• ABOUT THIS TASK:
Restate each entry exactly, without pictures.

• RECORD EXTRACTS:

★ ★ ★ ★ ★

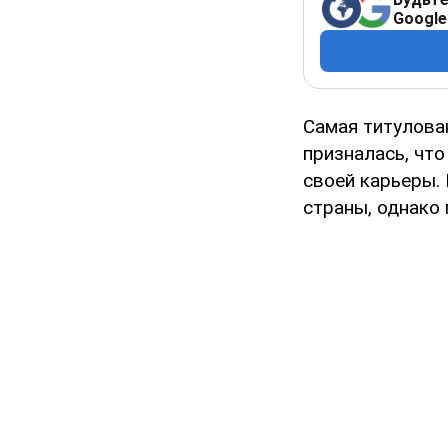
Google
Самая титулова
призналась, что
своей карьеры. 
страны, однако 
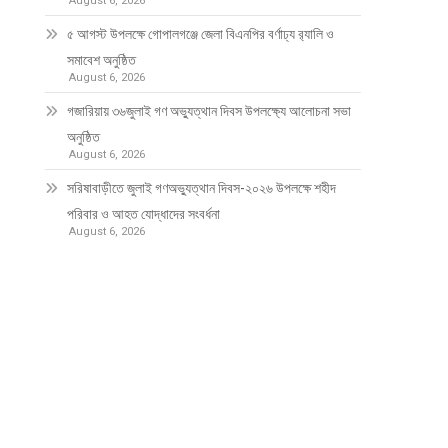
August 6, 2026
৫ আগস্ট উপলক্ষে গোপালগঞ্জে জেলা বিএনপির বর্ণাঢ্য র‍্যালি ও
সমাবেশ অনুষ্ঠিত
August 6, 2026
গজারিয়ায় ৩৬জুলাই গণ অভ্যুত্থান দিবস উপলক্ষ্যে আলোচনা সভা
অনুষ্ঠিত
August 6, 2026
সরিষাবাড়ীতে জুলাই গণঅভ্যুত্থান দিবস-২০২৬ উপলক্ষে শহীদ
পরিবার ও আহত যোদ্ধাদের সংবর্ধনা
August 6, 2026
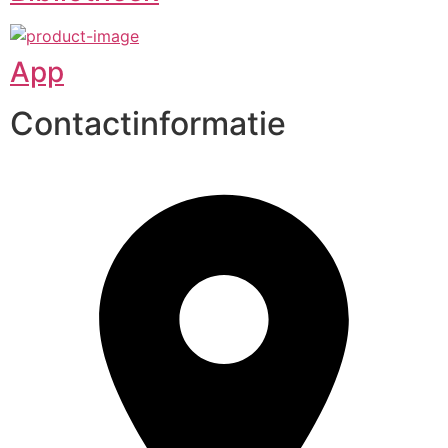
App
Contactinformatie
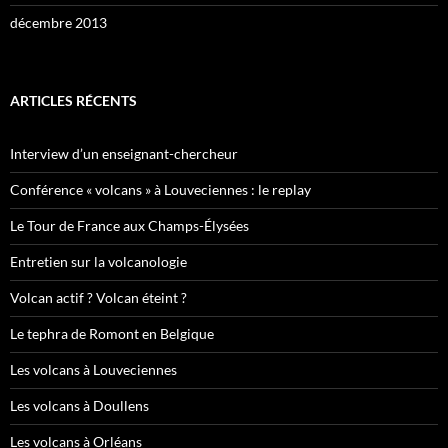
décembre 2013
ARTICLES RÉCENTS
Interview d’un enseignant-chercheur
Conférence « volcans » à Louveciennes : le replay
Le Tour de France aux Champs-Élysées
Entretien sur la volcanologie
Volcan actif ? Volcan éteint ?
Le tephra de Romont en Belgique
Les volcans à Louveciennes
Les volcans à Doullens
Les volcans à Orléans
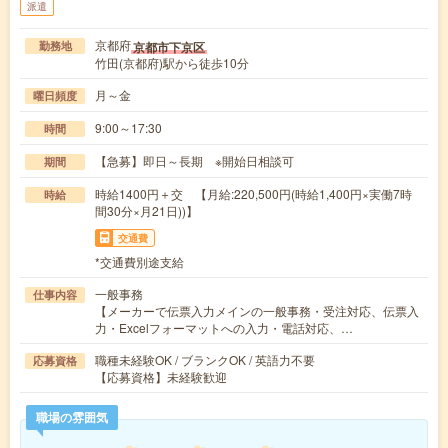
派遣
京都府
京都市下京区
勤務地
竹田(京都府)駅から徒歩10分
月～金
曜日頻度
9:00～17:30
時間
【急募】即日～長期 ※開始日相談可
期間
時給1400円＋交 【月給:220,500円(時給1,400円×実働7時
時給
間30分×月21日))】
交通費
*交通費別途支給
一般事務
仕事内容
【メーカーで伝票入力メインの一般事務・受注対応、伝票入
力・Excelフォーマットへの入力・電話対応、…
職種未経験OK / ブランクOK / 英語力不要
応募資格
【応募資格】未経験歓迎
職場の雰囲気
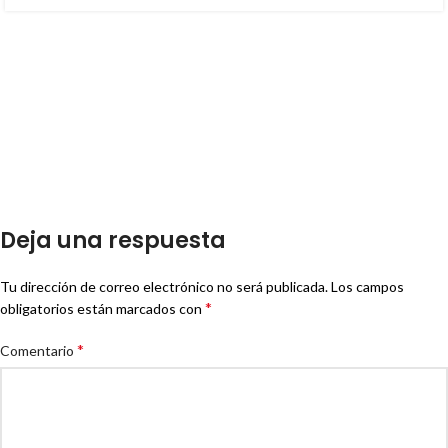
Deja una respuesta
Tu dirección de correo electrónico no será publicada.
Los campos
*
obligatorios están marcados con
*
Comentario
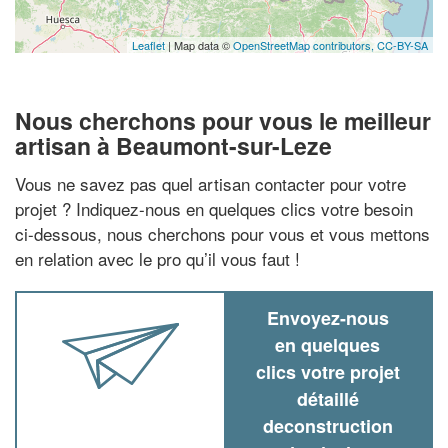
Leaflet
| Map data ©
OpenStreetMap contributors,
CC-BY-SA
Nous cherchons pour vous le meilleur
artisan à Beaumont-sur-Leze
Vous ne savez pas quel artisan contacter pour votre
projet ? Indiquez-nous en quelques clics votre besoin
ci-dessous, nous cherchons pour vous et vous mettons
en relation avec le pro qu’il vous faut !
Envoyez-nous
en quelques
clics votre projet
détaillé
deconstruction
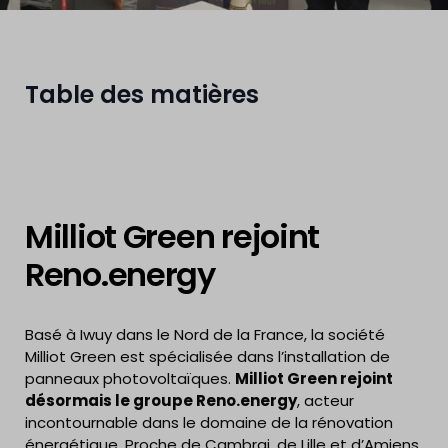
Table des matières
Milliot Green rejoint
Reno.energy
Basé à Iwuy dans le Nord de la France, la société
Milliot Green est spécialisée dans l’installation de
panneaux photovoltaïques.
Milliot Green rejoint
désormais le groupe Reno.energy
, acteur
incontournable dans le domaine de la rénovation
énergétique. Proche de Cambrai, de Lille et d’Amiens,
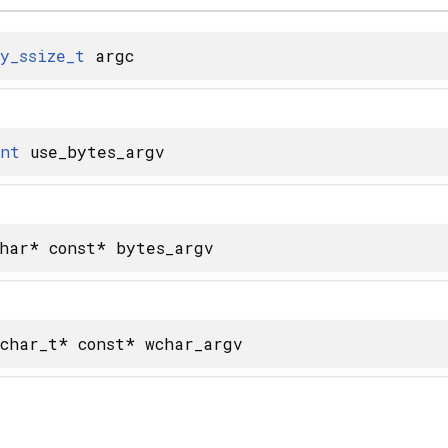
y_ssize_t
argc
nt
use_bytes_argv
har* const* bytes_argv
char_t* const* wchar_argv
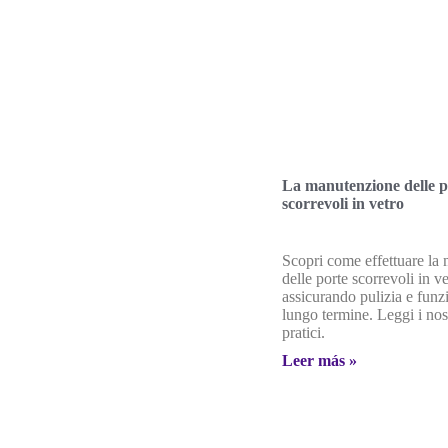
La manutenzione delle p
scorrevoli in vetro
Scopri come effettuare la
delle porte scorrevoli in ve
assicurando pulizia e funzi
lungo termine. Leggi i nost
pratici.
Leer más »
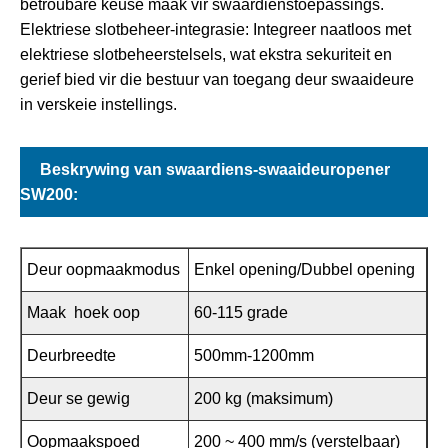
betroubare keuse maak vir swaardienstoepassings.
Elektriese slotbeheer-integrasie: Integreer naatloos met
elektriese slotbeheerstelsels, wat ekstra sekuriteit en
gerief bied vir die bestuur van toegang deur swaaideure
in verskeie instellings.
Beskrywing van swaardiens-swaaideuropener
SW200:
Deur oopmaakmodus
Enkel opening/Dubbel opening
Maak hoek oop
60-115 grade
Deurbreedte
500mm-1200mm
Deur se gewig
200 kg (maksimum)
Oopmaakspoed
200 ~ 400 mm/s (verstelbaar)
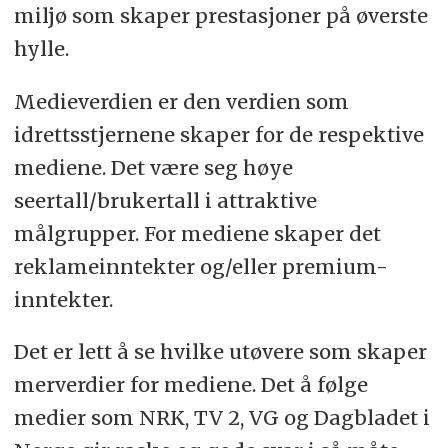
miljø som skaper prestasjoner på øverste
hylle.
Medieverdien er den verdien som
idrettsstjernene skaper for de respektive
mediene. Det være seg høye
seertall/brukertall i attraktive
målgrupper. For mediene skaper det
reklameinntekter og/eller premium-
inntekter.
Det er lett å se hvilke utøvere som skaper
merverdier for mediene. Det å følge
medier som NRK, TV 2, VG og Dagbladet i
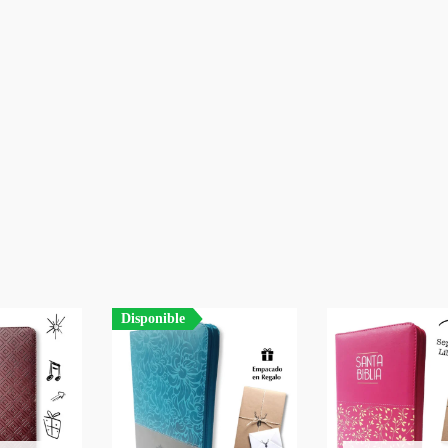
SIGUIENTE
EPISODIO
Disponible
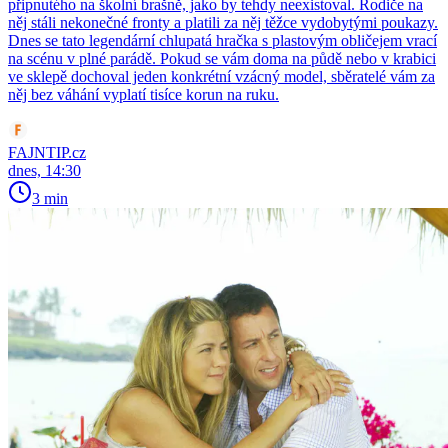
připnutého na školní brašně, jako by tehdy neexistoval. Rodiče na
něj stáli nekonečné fronty a platili za něj těžce vydobytými poukazy.
Dnes se tato legendární chlupatá hračka s plastovým obličejem vrací
na scénu v plné parádě. Pokud se vám doma na půdě nebo v krabici
ve sklepě dochoval jeden konkrétní vzácný model, sběratelé vám za
něj bez váhání vyplatí tisíce korun na ruku.
FAJNTIP.cz
dnes, 14:30
3 min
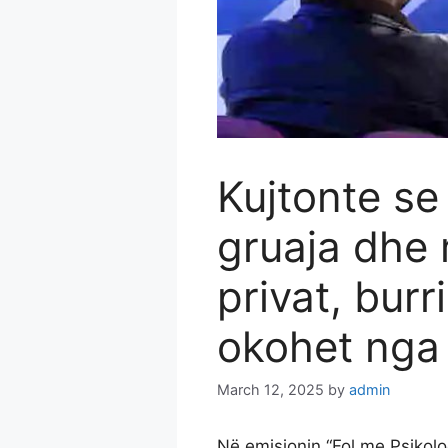
Kujtonte se
gruaja dhe 
privat, burr
okohet nga 
March 12, 2025
by
admin
Në emisionin “Fol me Psikolo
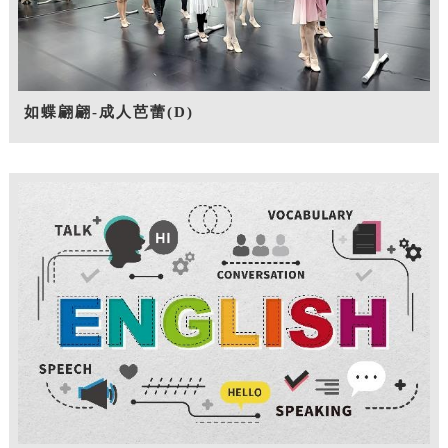
如蝶翩翩-成人芭蕾(D)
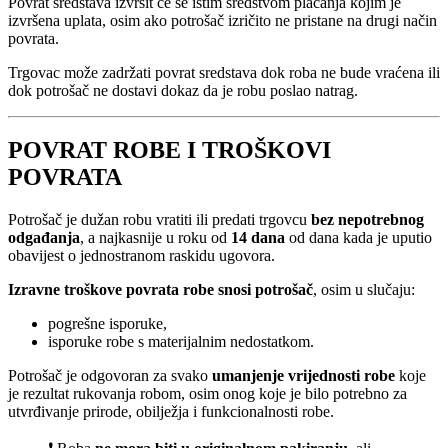
Povrat sredstava izvršit će se istim sredstvom plaćanja kojim je
izvršena uplata, osim ako potrošač izričito ne pristane na drugi način
povrata.
Trgovac može zadržati povrat sredstava dok roba ne bude vraćena ili
dok potrošač ne dostavi dokaz da je robu poslao natrag.
POVRAT ROBE I TROŠKOVI
POVRATA
Potrošač je dužan robu vratiti ili predati trgovcu
bez nepotrebnog
odgađanja
, a najkasnije u roku od
14 dana
od dana kada je uputio
obavijest o jednostranom raskidu ugovora.
Izravne troškove povrata robe snosi potrošač
, osim u slučaju:
pogrešne isporuke,
isporuke robe s materijalnim nedostatkom.
Potrošač je odgovoran za svako
umanjenje vrijednosti robe
koje
je rezultat rukovanja robom, osim onog koje je bilo potrebno za
utvrđivanje prirode, obilježja i funkcionalnosti robe.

★ ★ ★ ★ ★

• RESULT FOR THIS EXERCISE:
Google
Самая титулова
призналась, что
своей карьеры. 
страны, однако 
August 6, 2026
৫ আগস্ট উপলক্ষে গোপালগঞ্জে জেলা বিএনপির বর্ণাঢ্য র‍্যালি ও
সমাবেশ অনুষ্ঠিত
August 6, 2026
গজারিয়ায় ৩৬জুলাই গণ অভ্যুত্থান দিবস উপলক্ষ্যে আলোচনা সভা
অনুষ্ঠিত
August 6, 2026
সরিষাবাড়ীতে জুলাই গণঅভ্যুত্থান দিবস-২০২৬ উপলক্ষে শহীদ
পরিবার ও আহত যোদ্ধাদের সংবর্ধনা
August 6, 2026
App
Contactinformatie
décembre 2013
ARTICLES RÉCENTS
Interview d’un enseignant-chercheur
Conférence « volcans » à Louveciennes : le replay
Le Tour de France aux Champs-Élysées
Entretien sur la volcanologie
Volcan actif ? Volcan éteint ?
Le tephra de Romont en Belgique
Les volcans à Louveciennes
Les volcans à Doullens
Les volcans à Orléans
派遣
京都府
京都市下京区
勤務地
竹田(京都府)駅から徒歩10分
月～金
曜日頻度
9:00～17:30
時間
【急募】即日～長期 ※開始日相談可
期間
時給1400円＋交 【月給:220,500円(時給1,400円×実働7時
時給
間30分×月21日))】
交通費
*交通費別途支給
一般事務
仕事内容
【メーカーで伝票入力メインの一般事務・受注対応、伝票入
力・Excelフォーマットへの入力・電話対応、…
職種未経験OK / ブランクOK / 英語力不要
応募資格
【応募資格】未経験歓迎
職場の雰囲気
Deja una respuesta
Tu dirección de correo electrónico no será publicada.
Los campos
*
obligatorios están marcados con
*
Comentario
Leaflet
| Map data ©
OpenStreetMap contributors,
CC-BY-SA
Nous cherchons pour vous le meilleur
artisan à Beaumont-sur-Leze
Vous ne savez pas quel artisan contacter pour votre
projet ? Indiquez-nous en quelques clics votre besoin
ci-dessous, nous cherchons pour vous et vous mettons
en relation avec le pro qu’il vous faut !
Envoyez-nous
en quelques
clics votre projet
détaillé
deconstruction
Table des matières
Milliot Green rejoint
Reno.energy
Basé à Iwuy dans le Nord de la France, la société
Milliot Green est spécialisée dans l’installation de
panneaux photovoltaïques.
Milliot Green rejoint
désormais le groupe Reno.energy
, acteur
incontournable dans le domaine de la rénovation
énergétique. Proche de Cambrai, de Lille et d’Amiens,
y_ssize_t
argc
nt
use_bytes_argv
har* const* bytes_argv
char_t* const* wchar_argv
La manutenzione delle p
scorrevoli in vetro
Scopri come effettuare la
delle porte scorrevoli in ve
assicurando pulizia e funzi
lungo termine. Leggi i nost
pratici.
Leer más »
betroubare keuse maak vir swaardienstoepassings.
Elektriese slotbeheer-integrasie: Integreer naatloos met
elektriese slotbeheerstelsels, wat ekstra sekuriteit en
gerief bied vir die bestuur van toegang deur swaaideure
in verskeie instellings.
Beskrywing van swaardiens-swaaideuropener
SW200:
Deur oopmaakmodus
Enkel opening/Dubbel opening
Maak hoek oop
60-115 grade
Deurbreedte
500mm-1200mm
Deur se gewig
200 kg (maksimum)
Oopmaakspoed
200 ~ 400 mm/s (verstelbaar)
miljø som skaper prestasjoner på øverste
hylle.
Medieverdien er den verdien som
idrettsstjernene skaper for de respektive
mediene. Det være seg høye
seertall/brukertall i attraktive
målgrupper. For mediene skaper det
reklameinntekter og/eller premium-
inntekter.
Det er lett å se hvilke utøvere som skaper
merverdier for mediene. Det å følge
medier som NRK, TV 2, VG og Dagbladet i
SIGUIENTE
EPISODIO
Disponible
připnutého na školní brašně, jako by tehdy neexistoval. Rodiče na
něj stáli nekonečné fronty a platili za něj těžce vydobytými poukazy.
Dnes se tato legendární chlupatá hračka s plastovým obličejem vrací
na scénu v plné parádě. Pokud se vám doma na půdě nebo v krabici
ve sklepě dochoval jeden konkrétní vzácný model, sběratelé vám za
něj bez váhání vyplatí tisíce korun na ruku.
FAJNTIP.cz
dnes, 14:30
3 min
Kujtonte se
gruaja dhe 
privat, burr
okohet nga 
March 12, 2025
by
admin
Në emisionin “Fol me Psikolo
如蝶翩翩-成人芭蕾(D)
Povrat sredstava izvršit će se istim sredstvom plaćanja kojim je
izvršena uplata, osim ako potrošač izričito ne pristane na drugi način
povrata.
Trgovac može zadržati povrat sredstava dok roba ne bude vraćena ili
dok potrošač ne dostavi dokaz da je robu poslao natrag.
POVRAT ROBE I TROŠKOVI
POVRATA
Potrošač je dužan robu vratiti ili predati trgovcu
bez nepotrebnog
odgađanja
, a najkasnije u roku od
14 dana
od dana kada je uputio
obavijest o jednostranom raskidu ugovora.
Izravne troškove povrata robe snosi potrošač
, osim u slučaju:
pogrešne isporuke,
isporuke robe s materijalnim nedostatkom.
Potrošač je odgovoran za svako
umanjenje vrijednosti robe
koje
je rezultat rukovanja robom, osim onog koje je bilo potrebno za
utvrđivanje prirode, obilježja i funkcionalnosti robe.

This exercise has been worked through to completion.